Os primeiros contatos foram tímidos. Ambos os grupos nunca haviam se visto. Os voluntários, em sua maioria, não tinham experiências anteriores em sala de aula. Os venezuelanos sempre ficavam receosos quando vinha alguém com intuito de desenvolver algum projeto. Mas quando a professora Márcia disse que iriam oferecer aulas de língua portuguesa, as coisas mudaram.
“Quando fomos em todas as cinco casas, eles foram meio tímidos, mas quando falaram das oficinas, já mudaram os semblantes, ficaram animados, foi contagiante. Foi muito positiva essa parceria com a Universidade, conseguimos em pouco tempo suprir essa necessidade do contato com o português”, relatou Juclebson Araújo, coordenador pedagógico da ONG Aldeias Infantis SOS.
As oficinas foram realizadas em seis encontros e, para facilitar, todos na sede da ONG Aldeias Infantis, em Caicó. O último encontro foi dia 5 de dezembro de 2018, no qual, além da aula, houve uma culminância para celebrar a participação de todos.
O que ficou para cada um
Talita Mariz, aluna do curso de Letras – Espanhol, conta que a experiência foi enriquecedora e propiciou uma oportunidade única de troca de conhecimentos e vivências. “Para mim, que sou do segundo período, foi o primeiro passo para minha carreira de docente: pôr em prática todo o processo de elaborar o planejamento da aula e pensar as dinâmicas.” completou.

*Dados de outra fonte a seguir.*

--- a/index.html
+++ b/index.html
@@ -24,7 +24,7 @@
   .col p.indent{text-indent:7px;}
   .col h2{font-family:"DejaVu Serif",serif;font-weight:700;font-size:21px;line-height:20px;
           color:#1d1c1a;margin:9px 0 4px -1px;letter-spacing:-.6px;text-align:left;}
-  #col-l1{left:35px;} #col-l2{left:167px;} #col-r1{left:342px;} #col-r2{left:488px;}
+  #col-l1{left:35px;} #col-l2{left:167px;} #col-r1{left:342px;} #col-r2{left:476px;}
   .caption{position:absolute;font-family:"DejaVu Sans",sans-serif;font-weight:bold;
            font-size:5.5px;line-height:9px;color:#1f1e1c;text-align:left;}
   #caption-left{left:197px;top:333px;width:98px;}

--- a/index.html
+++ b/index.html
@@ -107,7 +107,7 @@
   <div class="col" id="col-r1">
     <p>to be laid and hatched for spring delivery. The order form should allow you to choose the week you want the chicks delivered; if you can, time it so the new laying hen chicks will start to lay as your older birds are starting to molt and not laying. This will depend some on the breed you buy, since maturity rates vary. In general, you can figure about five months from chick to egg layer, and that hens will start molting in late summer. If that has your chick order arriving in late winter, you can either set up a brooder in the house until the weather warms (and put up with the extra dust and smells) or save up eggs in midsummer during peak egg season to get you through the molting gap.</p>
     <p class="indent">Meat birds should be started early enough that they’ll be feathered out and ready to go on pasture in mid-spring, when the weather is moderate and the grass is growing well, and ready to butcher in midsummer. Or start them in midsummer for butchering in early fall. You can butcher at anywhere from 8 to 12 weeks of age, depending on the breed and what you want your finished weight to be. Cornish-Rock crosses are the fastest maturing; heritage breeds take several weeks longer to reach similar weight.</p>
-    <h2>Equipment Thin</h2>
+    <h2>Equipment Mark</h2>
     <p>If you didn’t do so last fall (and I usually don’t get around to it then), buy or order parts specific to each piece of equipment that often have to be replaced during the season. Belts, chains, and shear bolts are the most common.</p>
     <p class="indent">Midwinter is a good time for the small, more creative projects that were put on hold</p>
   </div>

Para a professora Márcia, o aprendizado maior foi ter lidado com o público infantil. “Foi um desafio diferente. Já tinha dado aulas no ensino fundamental e no ensino médio, mas nunca dessa forma. Quando me vi brincando de roda com eles, pintando, desenhando, me vi uma outra pessoa que não imaginava, foi uma experiência bem gostosa”.

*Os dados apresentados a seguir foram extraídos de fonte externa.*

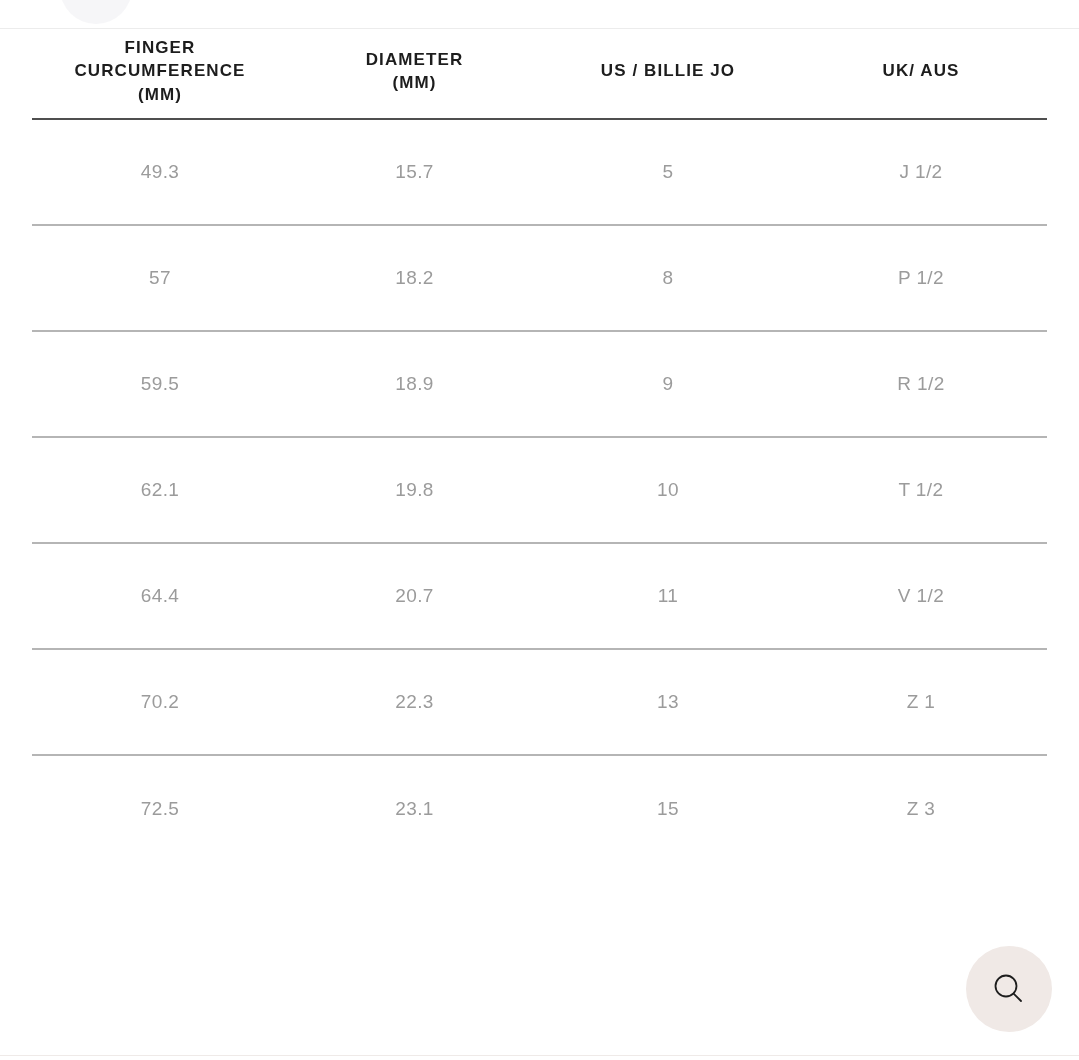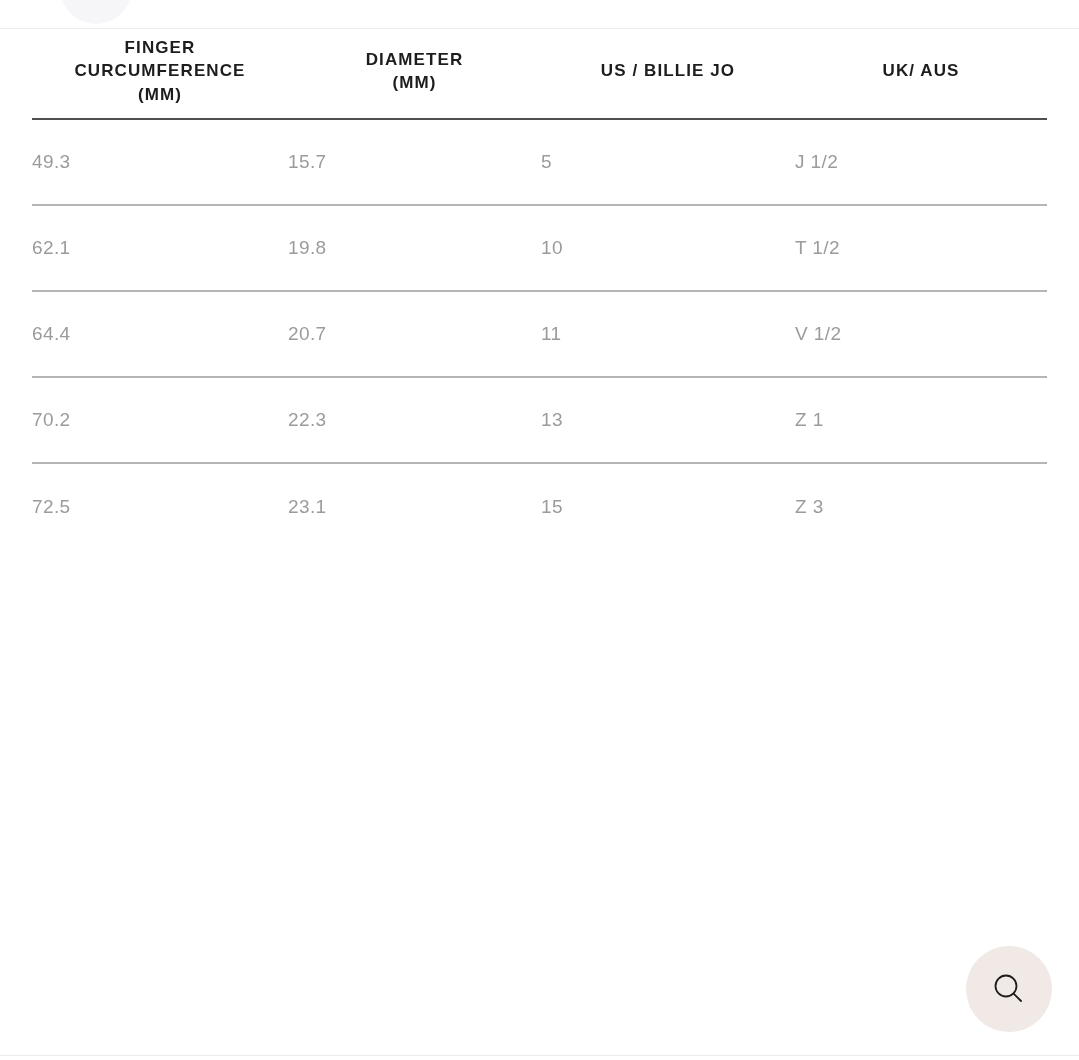--- a/index.html
+++ b/index.html
@@ -78,7 +78,8 @@
     font-weight: 400;
     letter-spacing: 0.4px;
     color: #9b9b9b;
-    height: 86px;
+    text-align: center;
+    height: 106px;
     vertical-align: middle;
     border-bottom: 2px solid #b5b5b5;
   }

Uma das pessoas atendidas pelas oficinas, Ana, relatou que o que fica vai além do aprendizado de língua portuguesa, é o carinho e a atenção dos voluntários. “Foi muito bom, aprendemos bastante, já consigo conversar. Meu marido conseguiu emprego como auxiliar de cozinha, estamos nos organizando para alugar um lugar nosso. Mas tenho uma reclamação, o tempo foi muito curto, precisamos aprender mais, espero que tenhamos uma outra turma”, relata.
“Para o Aldeias foi maravilhoso. Conseguimos suprir uma necessidade deles, a de aprender a língua, sem ser com voluntários pontuais, mas, sim, com algo planejado, com uma parceria com a Universidade. Esperamos que o projeto seja renovado”, complementa Juclebson.
Continuidade
Com a previsão de chegada de novos grupos de refugiados, é consenso entre os envolvidos a necessidade da continuidade do projeto. A proposta para o próximo semestre é ampliar as oficinas, com níveis iniciante, intermediário e avançado, para possibilitar a todos uma maior integração em sua nova casa, o Brasil.